Forrest Meeker left Vermont in 1797, tried settling in in Pennsylvania, Southern Ohio, and Kentucky before buying 624 partially-cleared acres along the Olentangy River, including a wooden grist mill on the river, from John Beard in 1811. The original log house he likely built for his family has disappeared from the landscape, and the early years of settlement were surely complicated by the War of 1812-14, when American forces used the road along the Olentangy as a major supply route for the effort to defeat the British at Lake Erie. Colonel Meeker served as Quartermaster for General William Henry Harrison’s army during the war, and with profits from supplying the army with provisions from the day and night operations of his mill, he was able to build a fine brick home in 1823.

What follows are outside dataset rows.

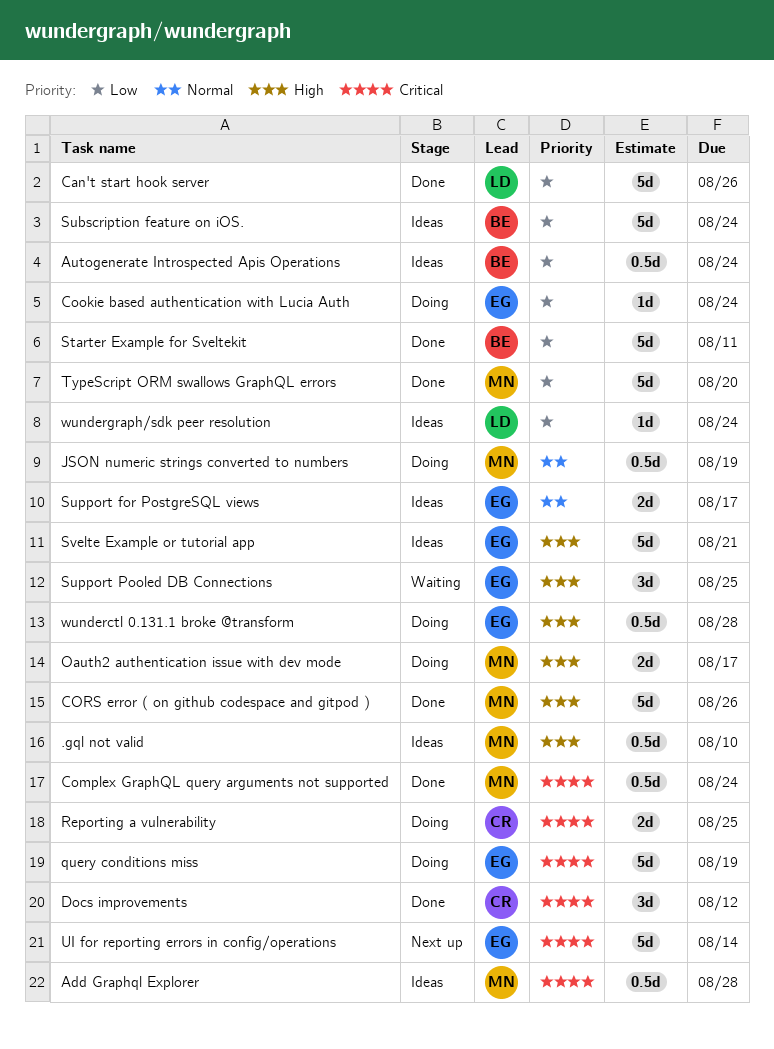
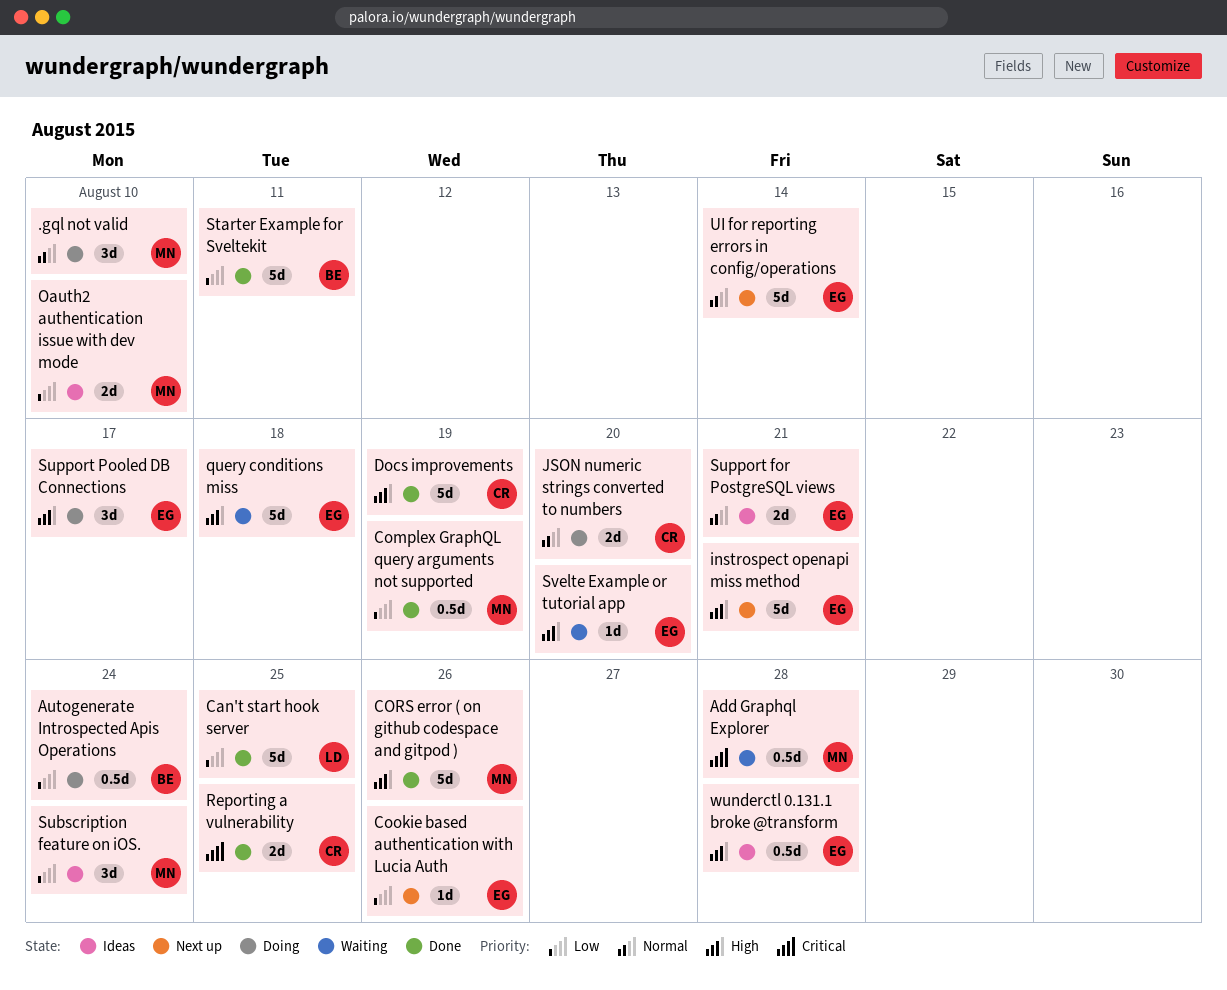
.gql not valid, status: Ideas -> Doing
.gql not valid, priority: High -> Normal
.gql not valid, estimate: 0.5d -> 3d
Add Graphql Explorer, status: Ideas -> Waiting
Autogenerate Introspected Apis Operations, status: Ideas -> Doing
Can't start hook server, due: Aug 26 -> Aug 25
Complex GraphQL query arguments not supported, priority: Critical -> Low
Complex GraphQL query arguments not supported, due: Aug 24 -> Aug 19
Cookie based authentication with Lucia Auth, status: Doing -> Next up
Cookie based authentication with Lucia Auth, due: Aug 24 -> Aug 26
Docs improvements, priority: Critical -> High
Docs improvements, estimate: 3d -> 5d
Docs improvements, due: Aug 12 -> Aug 19
instrospect openapi miss method: none -> present
JSON numeric strings converted to numbers, owner: MN -> CR
JSON numeric strings converted to numbers, estimate: 0.5d -> 2d
JSON numeric strings converted to numbers, due: Aug 19 -> Aug 20
Oauth2 authentication issue with dev mode, status: Doing -> Ideas
Oauth2 authentication issue with dev mode, priority: High -> Low
Oauth2 authentication issue with dev mode, due: Aug 17 -> Aug 10
query conditions miss, status: Doing -> Waiting
query conditions miss, priority: Critical -> High
query conditions miss, due: Aug 19 -> Aug 18
Reporting a vulnerability, status: Doing -> Done
Subscription feature on iOS., owner: BE -> MN
Subscription feature on iOS., estimate: 5d -> 3d
Support for PostgreSQL views, due: Aug 17 -> Aug 21
Support Pooled DB Connections, status: Waiting -> Doing
Support Pooled DB Connections, due: Aug 25 -> Aug 17
Svelte Example or tutorial app, status: Ideas -> Waiting
Svelte Example or tutorial app, estimate: 5d -> 1d
Svelte Example or tutorial app, due: Aug 21 -> Aug 20
TypeScript ORM swallows GraphQL errors: present -> none
UI for reporting errors in config/operations, priority: Critical -> Normal
wunderctl 0.131.1 broke @transform, status: Doing -> Ideas
wundergraph/sdk peer resolution: present -> none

He added the west wing to the rear of the house several years later as the family grew. The milling operation on the river also grew, as did the settlement of the Stratford and Delaware areas and, in 1829, Meeker added facilities for the carding and fulling of wool from surrounding sheep farms. In 1838, the mill was sold to Judge Hosea Williams and Caleb Howard, who established a paper mill on the river.
Colonel Meeker died in 1845, and the entire 624 acre farm was acquired by George Bieber, a neighboring farmer, and in 1848 he built the fine stone-end barn we see today, as well as a similar barn he built a half mile to the north. Bieber died in 1855, and the property went through several splits and changes in ownership among his heirs and others until the homestead was acquired by the A. C. Miller Co. (which later became Union Fork and Hoe, Inc.) in 1920. Records show that the homestead was operated as a farm by tenants until Garth Oberlander, a recent Ohio Wesleyan University graduate, bought the property in 1941, farmed it for several years, and began his antique business, Garth’s Antique Auction, in the 1950s. Tom and Carolyn Porter joined the firm in the 1960s, were mentored by Oberlander, eventually took over and expanded the antique auction business in the 1970s, and raised their family in the Meeker House, as Oberlander had done before them. When the Porters retired in the early 2000s, the auction business continued under the ownership of Jeff and Amelia Jeffers, and remains a nationally known antique auction house. In 2010 the Porters, who had retained ownership of the real estate, sold the corner to Turkey Hill, and donated the remainder, with all of the historic buildings, to the Delaware County Historical Society.